Text passage
______________________________
In fact, the image created by IMG_XP_Create is more meant to be deployed on a group of computers, with similar (if not identical) hardware.
The idea is that the image just need to learn once about specific hardware, it will then be possible to restore the image on any computer with known hardware and it will nicely boot with all drivers installed.
In short:

  • IMG_XP_Create will produce an IMG that can be booted on absolutely any hardware [well... as long as the mass storage drivers are there, at least]
  • IMG_XP_Restore will only allow to boot from hardwares which have already been encountered during the learning process [or for which drivers were already there in the first place]
Note that in a way, the IMG is more universal because it can really boot on any hardware whereas the restored system can't.


2. Problems I have had (very likely, I am the one to blame !)

Although IMG_XP_Restore allows to "restore" an installed XP direct from the source WINDOWS directly (i.e. not from an image) to HDD or USB, I have had quite a few problems: even on the very computer where the source XP was installed, my restored USB stick wouldn't boot (BSOD)
______________________________
Data supplied
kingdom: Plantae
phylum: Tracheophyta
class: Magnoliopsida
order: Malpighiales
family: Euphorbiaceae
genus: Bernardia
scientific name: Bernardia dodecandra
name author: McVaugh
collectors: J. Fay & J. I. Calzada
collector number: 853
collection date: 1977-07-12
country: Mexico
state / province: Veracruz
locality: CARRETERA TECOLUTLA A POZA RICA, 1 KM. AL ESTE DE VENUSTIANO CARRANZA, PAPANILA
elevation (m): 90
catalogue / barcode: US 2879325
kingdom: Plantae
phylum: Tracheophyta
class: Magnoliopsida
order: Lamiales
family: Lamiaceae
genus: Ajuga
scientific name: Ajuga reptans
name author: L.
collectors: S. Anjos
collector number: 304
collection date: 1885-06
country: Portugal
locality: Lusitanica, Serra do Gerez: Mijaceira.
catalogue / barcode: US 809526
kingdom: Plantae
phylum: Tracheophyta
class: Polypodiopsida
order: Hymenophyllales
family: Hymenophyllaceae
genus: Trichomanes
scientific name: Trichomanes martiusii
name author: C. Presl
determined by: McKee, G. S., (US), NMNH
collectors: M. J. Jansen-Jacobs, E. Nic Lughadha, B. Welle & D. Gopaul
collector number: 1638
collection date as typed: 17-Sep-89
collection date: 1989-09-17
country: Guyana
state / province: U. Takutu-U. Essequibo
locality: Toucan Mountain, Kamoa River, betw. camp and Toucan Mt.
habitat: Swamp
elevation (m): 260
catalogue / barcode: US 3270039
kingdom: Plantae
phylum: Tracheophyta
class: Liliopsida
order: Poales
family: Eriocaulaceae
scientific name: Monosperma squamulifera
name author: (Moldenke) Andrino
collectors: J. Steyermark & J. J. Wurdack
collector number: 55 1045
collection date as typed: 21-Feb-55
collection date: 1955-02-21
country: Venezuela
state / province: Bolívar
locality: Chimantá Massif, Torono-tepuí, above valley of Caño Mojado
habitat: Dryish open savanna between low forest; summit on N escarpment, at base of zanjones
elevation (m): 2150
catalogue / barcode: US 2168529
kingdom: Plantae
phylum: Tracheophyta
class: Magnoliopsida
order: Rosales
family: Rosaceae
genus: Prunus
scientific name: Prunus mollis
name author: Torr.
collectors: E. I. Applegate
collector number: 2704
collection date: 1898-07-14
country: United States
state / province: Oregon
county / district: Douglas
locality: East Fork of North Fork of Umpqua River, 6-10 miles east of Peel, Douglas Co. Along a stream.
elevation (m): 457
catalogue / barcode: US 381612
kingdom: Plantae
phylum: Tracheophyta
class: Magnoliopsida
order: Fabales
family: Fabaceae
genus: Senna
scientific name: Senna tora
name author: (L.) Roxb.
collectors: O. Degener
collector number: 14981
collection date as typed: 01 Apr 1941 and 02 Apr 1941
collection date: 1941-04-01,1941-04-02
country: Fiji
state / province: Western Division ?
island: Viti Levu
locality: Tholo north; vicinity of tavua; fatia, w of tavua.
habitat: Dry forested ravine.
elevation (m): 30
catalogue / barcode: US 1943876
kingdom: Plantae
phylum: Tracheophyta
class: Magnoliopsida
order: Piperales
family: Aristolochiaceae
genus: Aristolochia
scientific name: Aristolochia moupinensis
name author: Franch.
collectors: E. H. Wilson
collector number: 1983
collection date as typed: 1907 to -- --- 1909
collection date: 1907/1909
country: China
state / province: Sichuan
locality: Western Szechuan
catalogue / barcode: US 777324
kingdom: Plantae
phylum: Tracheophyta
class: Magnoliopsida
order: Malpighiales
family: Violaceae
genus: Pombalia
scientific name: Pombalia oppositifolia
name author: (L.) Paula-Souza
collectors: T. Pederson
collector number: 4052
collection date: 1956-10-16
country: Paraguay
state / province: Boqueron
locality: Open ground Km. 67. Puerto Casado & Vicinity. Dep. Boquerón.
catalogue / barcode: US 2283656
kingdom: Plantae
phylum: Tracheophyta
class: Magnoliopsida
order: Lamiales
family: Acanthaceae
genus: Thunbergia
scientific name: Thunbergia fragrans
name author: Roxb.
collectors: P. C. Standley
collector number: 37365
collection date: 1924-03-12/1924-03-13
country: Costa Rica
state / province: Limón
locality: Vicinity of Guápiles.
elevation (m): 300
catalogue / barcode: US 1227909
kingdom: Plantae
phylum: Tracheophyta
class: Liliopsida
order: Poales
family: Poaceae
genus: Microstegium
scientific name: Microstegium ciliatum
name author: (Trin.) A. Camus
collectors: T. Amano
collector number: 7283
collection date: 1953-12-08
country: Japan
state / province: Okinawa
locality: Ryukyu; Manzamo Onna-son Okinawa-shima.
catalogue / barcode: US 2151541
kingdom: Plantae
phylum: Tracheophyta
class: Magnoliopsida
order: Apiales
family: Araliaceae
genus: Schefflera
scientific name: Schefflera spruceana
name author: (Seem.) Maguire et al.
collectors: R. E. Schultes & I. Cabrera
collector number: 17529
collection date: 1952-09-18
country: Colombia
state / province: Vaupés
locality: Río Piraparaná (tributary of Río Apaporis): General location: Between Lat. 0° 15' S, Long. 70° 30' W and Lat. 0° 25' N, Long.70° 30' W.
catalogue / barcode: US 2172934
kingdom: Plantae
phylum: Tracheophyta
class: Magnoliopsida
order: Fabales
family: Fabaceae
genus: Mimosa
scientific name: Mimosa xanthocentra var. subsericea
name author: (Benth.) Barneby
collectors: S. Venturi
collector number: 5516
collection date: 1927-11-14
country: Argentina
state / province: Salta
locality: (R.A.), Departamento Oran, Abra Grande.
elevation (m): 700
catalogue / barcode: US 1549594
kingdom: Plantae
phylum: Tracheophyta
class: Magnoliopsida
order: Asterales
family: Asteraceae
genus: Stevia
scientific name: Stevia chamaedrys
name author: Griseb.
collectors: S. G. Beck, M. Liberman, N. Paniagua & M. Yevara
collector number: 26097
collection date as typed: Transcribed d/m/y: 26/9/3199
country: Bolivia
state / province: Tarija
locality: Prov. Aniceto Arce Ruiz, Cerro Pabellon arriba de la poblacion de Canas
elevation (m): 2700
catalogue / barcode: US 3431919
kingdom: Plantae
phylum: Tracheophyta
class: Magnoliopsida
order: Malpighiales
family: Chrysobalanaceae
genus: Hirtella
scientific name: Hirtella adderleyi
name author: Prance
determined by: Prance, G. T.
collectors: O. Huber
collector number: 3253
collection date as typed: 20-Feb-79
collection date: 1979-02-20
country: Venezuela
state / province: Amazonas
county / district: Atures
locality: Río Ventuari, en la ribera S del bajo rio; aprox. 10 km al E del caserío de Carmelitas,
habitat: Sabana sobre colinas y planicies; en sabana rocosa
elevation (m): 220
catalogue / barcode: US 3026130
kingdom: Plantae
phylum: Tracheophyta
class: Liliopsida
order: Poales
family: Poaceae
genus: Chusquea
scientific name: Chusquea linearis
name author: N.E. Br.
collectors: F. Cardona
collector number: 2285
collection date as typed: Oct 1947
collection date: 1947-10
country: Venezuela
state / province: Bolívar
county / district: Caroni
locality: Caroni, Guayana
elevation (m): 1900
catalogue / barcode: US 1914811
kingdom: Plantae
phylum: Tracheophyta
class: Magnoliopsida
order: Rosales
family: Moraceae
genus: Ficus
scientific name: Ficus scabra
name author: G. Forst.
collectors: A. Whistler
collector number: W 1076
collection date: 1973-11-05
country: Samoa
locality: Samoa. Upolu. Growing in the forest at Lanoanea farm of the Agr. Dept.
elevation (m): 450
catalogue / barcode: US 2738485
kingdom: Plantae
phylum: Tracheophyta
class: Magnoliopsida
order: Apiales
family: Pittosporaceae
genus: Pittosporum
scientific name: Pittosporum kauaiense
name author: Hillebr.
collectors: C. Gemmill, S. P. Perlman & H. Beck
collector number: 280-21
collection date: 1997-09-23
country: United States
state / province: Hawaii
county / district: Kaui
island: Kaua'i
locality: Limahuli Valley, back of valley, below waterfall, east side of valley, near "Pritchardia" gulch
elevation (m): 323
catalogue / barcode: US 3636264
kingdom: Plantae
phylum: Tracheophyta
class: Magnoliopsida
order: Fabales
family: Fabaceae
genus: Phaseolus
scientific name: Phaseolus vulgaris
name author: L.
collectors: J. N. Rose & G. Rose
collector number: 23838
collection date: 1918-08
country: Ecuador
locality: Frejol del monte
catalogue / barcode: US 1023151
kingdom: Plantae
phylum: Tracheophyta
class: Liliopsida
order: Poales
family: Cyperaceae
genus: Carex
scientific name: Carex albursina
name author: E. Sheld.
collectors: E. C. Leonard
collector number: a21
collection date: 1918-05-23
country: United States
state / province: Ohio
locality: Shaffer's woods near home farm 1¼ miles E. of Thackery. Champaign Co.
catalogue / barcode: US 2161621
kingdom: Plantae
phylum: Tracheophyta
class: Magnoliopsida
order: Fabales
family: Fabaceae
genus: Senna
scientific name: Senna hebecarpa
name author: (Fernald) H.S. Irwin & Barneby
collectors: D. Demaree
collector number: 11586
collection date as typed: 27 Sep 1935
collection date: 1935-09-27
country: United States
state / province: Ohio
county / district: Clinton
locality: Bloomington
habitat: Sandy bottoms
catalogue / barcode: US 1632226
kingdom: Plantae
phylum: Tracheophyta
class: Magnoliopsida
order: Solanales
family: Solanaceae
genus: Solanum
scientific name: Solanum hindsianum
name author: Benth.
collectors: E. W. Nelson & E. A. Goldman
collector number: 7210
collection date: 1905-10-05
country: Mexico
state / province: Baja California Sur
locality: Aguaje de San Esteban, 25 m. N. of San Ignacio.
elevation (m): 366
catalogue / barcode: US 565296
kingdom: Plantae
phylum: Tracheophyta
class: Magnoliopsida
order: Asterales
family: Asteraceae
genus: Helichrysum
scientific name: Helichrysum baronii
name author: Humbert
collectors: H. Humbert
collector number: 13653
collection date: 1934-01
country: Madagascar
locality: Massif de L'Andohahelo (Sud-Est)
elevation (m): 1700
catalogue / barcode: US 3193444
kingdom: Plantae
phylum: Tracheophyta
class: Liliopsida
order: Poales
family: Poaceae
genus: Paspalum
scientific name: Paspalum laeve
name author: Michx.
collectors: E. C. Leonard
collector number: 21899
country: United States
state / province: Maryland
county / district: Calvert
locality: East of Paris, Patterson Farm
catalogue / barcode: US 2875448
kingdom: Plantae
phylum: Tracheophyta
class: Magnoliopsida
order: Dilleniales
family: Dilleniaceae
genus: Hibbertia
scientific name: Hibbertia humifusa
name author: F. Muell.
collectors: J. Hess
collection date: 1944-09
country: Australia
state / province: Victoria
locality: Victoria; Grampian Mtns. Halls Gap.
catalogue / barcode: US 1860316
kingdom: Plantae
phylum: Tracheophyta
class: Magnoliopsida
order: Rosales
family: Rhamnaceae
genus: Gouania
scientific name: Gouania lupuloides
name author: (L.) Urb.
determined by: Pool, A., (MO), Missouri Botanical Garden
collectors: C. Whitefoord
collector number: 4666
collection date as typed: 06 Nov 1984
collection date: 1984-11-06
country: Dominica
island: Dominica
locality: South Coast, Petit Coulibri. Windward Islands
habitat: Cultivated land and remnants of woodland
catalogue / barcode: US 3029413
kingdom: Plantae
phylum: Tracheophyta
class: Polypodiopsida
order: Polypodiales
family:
______________________________
List of tasks
A. In the passage about IMG_XP_Create and IMG_XP_Restore, which tool produces an image that can boot on any hardware?
B. Copy out the lines of the records, starting at the line containing "collector number: 304" and ending at the line containing "catalogue / barcode: US 2168529", both included.

Per-task answers
A. IMG_XP_Create

B.
collector number: 304
collection date: 1885-06
country: Portugal
locality: Lusitanica, Serra do Gerez: Mijaceira.
catalogue / barcode: US 809526
kingdom: Plantae
phylum: Tracheophyta
class: Polypodiopsida
order: Hymenophyllales
family: Hymenophyllaceae
genus: Trichomanes
scientific name: Trichomanes martiusii
name author: C. Presl
determined by: McKee, G. S., (US), NMNH
collectors: M. J. Jansen-Jacobs, E. Nic Lughadha, B. Welle & D. Gopaul
collector number: 1638
collection date as typed: 17-Sep-89
collection date: 1989-09-17
country: Guyana
state / province: U. Takutu-U. Essequibo
locality: Toucan Mountain, Kamoa River, betw. camp and Toucan Mt.
habitat: Swamp
elevation (m): 260
catalogue / barcode: US 3270039
kingdom: Plantae
phylum: Tracheophyta
class: Liliopsida
order: Poales
family: Eriocaulaceae
scientific name: Monosperma squamulifera
name author: (Moldenke) Andrino
collectors: J. Steyermark & J. J. Wurdack
collector number: 55 1045
collection date as typed: 21-Feb-55
collection date: 1955-02-21
country: Venezuela
state / province: Bolívar
locality: Chimantá Massif, Torono-tepuí, above valley of Caño Mojado
habitat: Dryish open savanna between low forest; summit on N escarpment, at base of zanjones
elevation (m): 2150
catalogue / barcode: US 2168529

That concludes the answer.